PRUNA AIA European startup that works on compression algorithms for AI models, makes its optimization framework open source THURSDAY.
PRUNA AI has created a framework that applies several efficiency methods, such as chatting, pruning, quantification and distillation, to a given AI model.
“We also normalize the backup and loading of compressed models, the application of combinations of these compression methods, and also evaluate your compressed model after having compressed it,” Techcrunch, co-friendly pruna AI and CTO Rachwan.
In particular, the framework of PRUNA AI can assess if there is a significant loss of quality after having compressed a model and the performance gains you get.
“If I had to use a metaphor, we are similar to how the embraces are facing standardized transformers and diffusers-how to call them, how to save them, load them, etc. We do the same, but for efficiency methods,” he added.
Large AI laboratories have already used various compression methods. For example, Openai counted on distillation to create faster versions of its flagship models.
This is probably how Openai developed GPT-4 Turbo, a faster version of GPT-4. Likewise, the Flow. 1-SCHNELL The image generation model is a distilled version of the Black Forest Labs Flux.1 model.
Distillation is a technique used to extract the knowledge of a large AI model with a “teacher-student” model. The developers send requests to a teacher model and record outings. The answers are sometimes compared to a set of data to see how precise they are. These outings are then used to form the student model, which is formed to approximate the teacher’s behavior.

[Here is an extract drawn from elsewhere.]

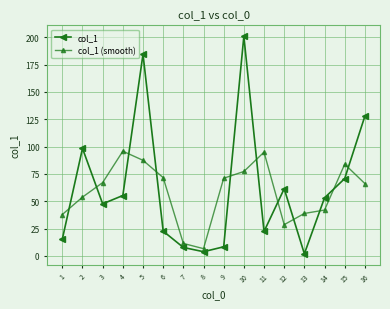

What is the lowest value of the col_1 (smooth) series?

6.7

“For large companies, what they usually do is that they build these elements internally. And what you can find in the open source world is generally based on unique methods. For example, let’s say a quantification method for LLM, or a method of chatting for dissemination models,” said Rachwan. “But you cannot find a tool that brings them all, makes them all easy to use and combine together. And this is the great value that Pruna is bringing right now.”

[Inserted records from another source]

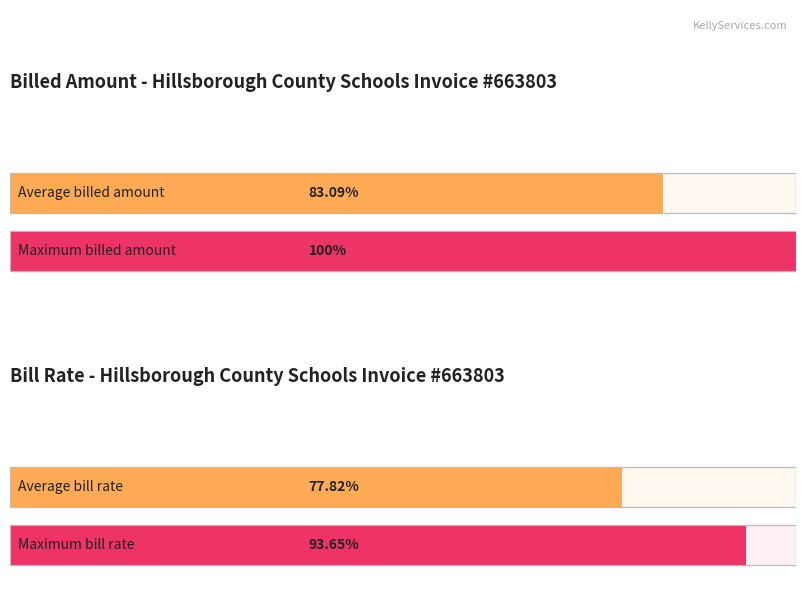

True or false: Bill Rate has a value of 13.1 at 09/02/2022 D Smith.

False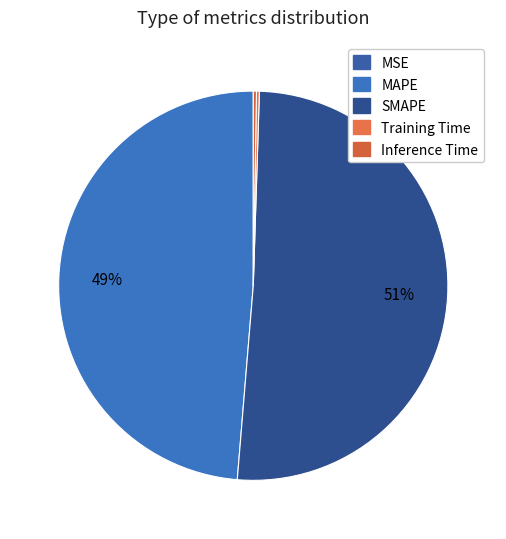

Is there any slice that represents more than half of the pie?

Yes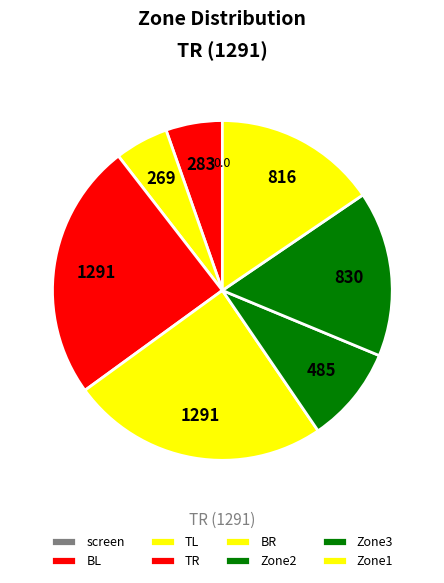

Does BR account for over 50% of the chart?

No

While Pruna AI supports any type of model, large -language models with diffusion models, speech models and text and computer vision models, the company focuses more on image models and generation of videos at the moment.

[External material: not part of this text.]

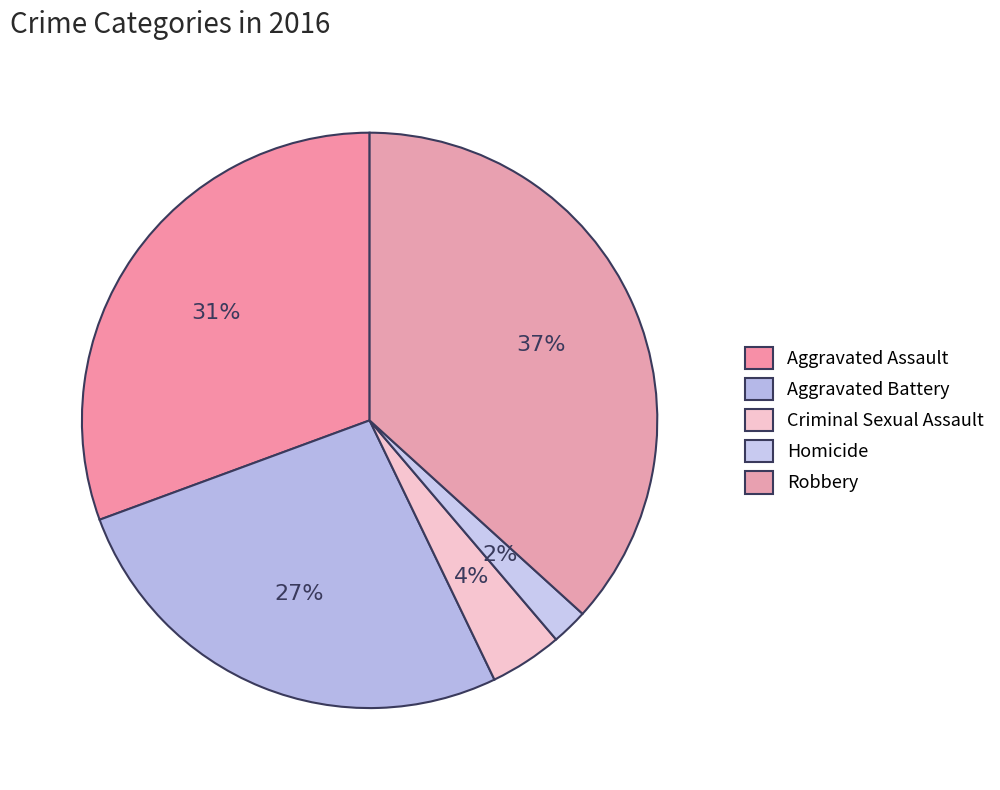

The Robbery slice represents 37% of the pie. True or false?

True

Some of the existing PRUNA AI users include Scenario And Photoro -Avy. In addition to the open source publishing, PRUNA AI offers a business offer with advanced optimization features, including an optimization agent.
“The most exciting feature we publish will be a compression agent,” said Rachwan. “Basically, you give him your model, you say:” I want more speed but do not lower my precision over 2%. “And then, the agent will simply make his magic.
PRUNA AI Boomed at the time of its pro version. “This is similar to the way you think of a GPU when you rent a GPU on AWS or any cloud service,” said Rachwan.
And if your model is an essential element of your AI infrastructure, you will eventually save a lot of money on inference with the optimized model. For example, Pruna AI has made a model of Lama eight times smaller without too much loss using its compression framework. PRUNA AI hopes that its customers will think of its compression framework as an investment that is paid for itself.
Pruna AI has raised a seed financing round of $ 6.5 million a few months ago. Startup investors include EQT Ventures, Daphni, Motier Ventures and Kima Ventures.